‘We dont get to choose what is done to us, we do however get to choose how long it is done to us’
I’ve had to do a little forgiving recently, sometimes I feel like I’m always doing a little forgiving but this time it was next level. I had to first forgive myself and then forgive some people without ever receiving any form of an apology from them.
Quick thing about forgiveness: It frees our mind and spirit. It’s healing for our body. It puts the power back in our hands. It creates a peace of mind and It gives us back control over our thoughts.
So I had to re-connect with a part of myself I’ve been avoiding for a long time.
They say in order to be free, you must first forgive yourself and then forgive others. I found that hard to do. It was draining. Draining forgiving myself and draining forgiving people I’ve had deep anger towards for a long time.
I feel like some people think forgiveness might be easy- and for some, maybe it is. Just like saying, ‘I’m sorry’ or ‘I love you’ the words may roll off the tongue with such importance and likewise the words ‘I forgive you’ may hold just as much power.
But for me….not so much. There’s always a thought process, ‘why am I sorry? why are they sorry? .. are our actions proving so? whats the next step?’
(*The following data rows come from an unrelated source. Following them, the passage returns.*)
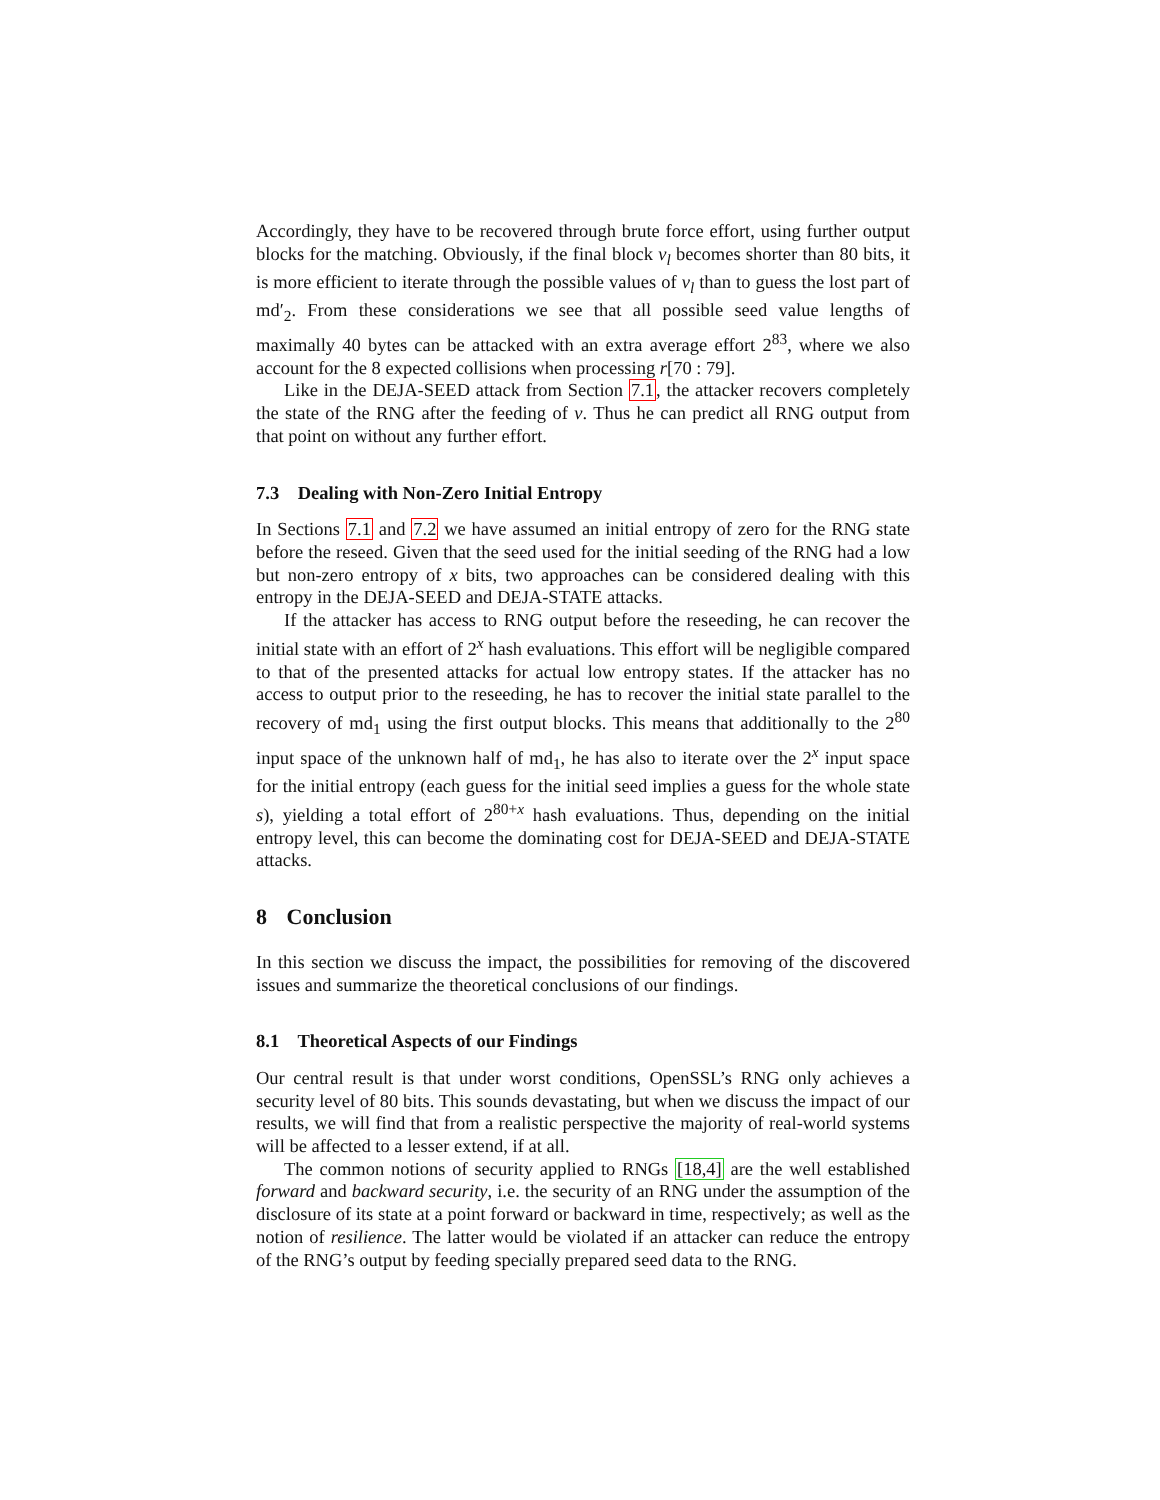Accordingly, they have to be recovered through brute force effort, using further output blocks for the matching. Obviously, if the final block v<sub>l</sub> becomes shorter than 80 bits, it is more efficient to iterate through the possible values of v<sub>l</sub> than to guess the lost part of md′<sub>2</sub>. From these considerations we see that all possible seed value lengths of maximally 40 bytes can be attacked with an extra average effort 2<sup>83</sup>, where we also account for the 8 expected collisions when processing r[70 : 79].
Like in the DEJA-SEED attack from Section 7.1, the attacker recovers completely the state of the RNG after the feeding of v. Thus he can predict all RNG output from that point on without any further effort.
7.3 Dealing with Non-Zero Initial Entropy
In Sections 7.1 and 7.2 we have assumed an initial entropy of zero for the RNG state before the reseed. Given that the seed used for the initial seeding of the RNG had a low but non-zero entropy of x bits, two approaches can be considered dealing with this entropy in the DEJA-SEED and DEJA-STATE attacks.
If the attacker has access to RNG output before the reseeding, he can recover the initial state with an effort of 2<sup>x</sup> hash evaluations. This effort will be negligible compared to that of the presented attacks for actual low entropy states. If the attacker has no access to output prior to the reseeding, he has to recover the initial state parallel to the recovery of md<sub>1</sub> using the first output blocks. This means that additionally to the 2<sup>80</sup> input space of the unknown half of md<sub>1</sub>, he has also to iterate over the 2<sup>x</sup> input space for the initial entropy (each guess for the initial seed implies a guess for the whole state s), yielding a total effort of 2<sup>80+x</sup> hash evaluations. Thus, depending on the initial entropy level, this can become the dominating cost for DEJA-SEED and DEJA-STATE attacks.
8 Conclusion
In this section we discuss the impact, the possibilities for removing of the discovered issues and summarize the theoretical conclusions of our findings.
8.1 Theoretical Aspects of our Findings
Our central result is that under worst conditions, OpenSSL’s RNG only achieves a security level of 80 bits. This sounds devastating, but when we discuss the impact of our results, we will find that from a realistic perspective the majority of real-world systems will be affected to a lesser extend, if at all.
The common notions of security applied to RNGs [18,4] are the well established forward and backward security, i.e. the security of an RNG under the assumption of the disclosure of its state at a point forward or backward in time, respectively; as well as the notion of resilience. The latter would be violated if an attacker can reduce the entropy of the RNG’s output by feeding specially prepared seed data to the RNG.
So just the same for forgiveness, it requires work, this time though – a shit load of work. And a whole lot of questions that needed to be answered but only I could answer them and a lot were left unanswered. I was throwing around positive affirmations like they were spells and I went on a massive cull.
Unfortunately I’m only human, forgiveness is not forgetting. It doesn’t matter how many hours I work, books I read, how much music I listen too, forgiveness is not forgetting.
But with every flashback, I feel a little stronger. I have more respect for myself. I’m no longer angry at what anyone has done, they’ve shown me what I need to know. And God damn my standards have been raised.
What’s that quote? ‘If you expect nothing from anyone, you’ll never be disappointed’
Fuck that- when did we all stop expecting, I expect so much more.
It only takes one person to come into your life and treat you like a qween for you to realise that everyone else was so so wrong. The standards need to be re-evaluated and set higher.
Forgive yourself, forgive them and then raise the bar so damn high because you deserve nothing less.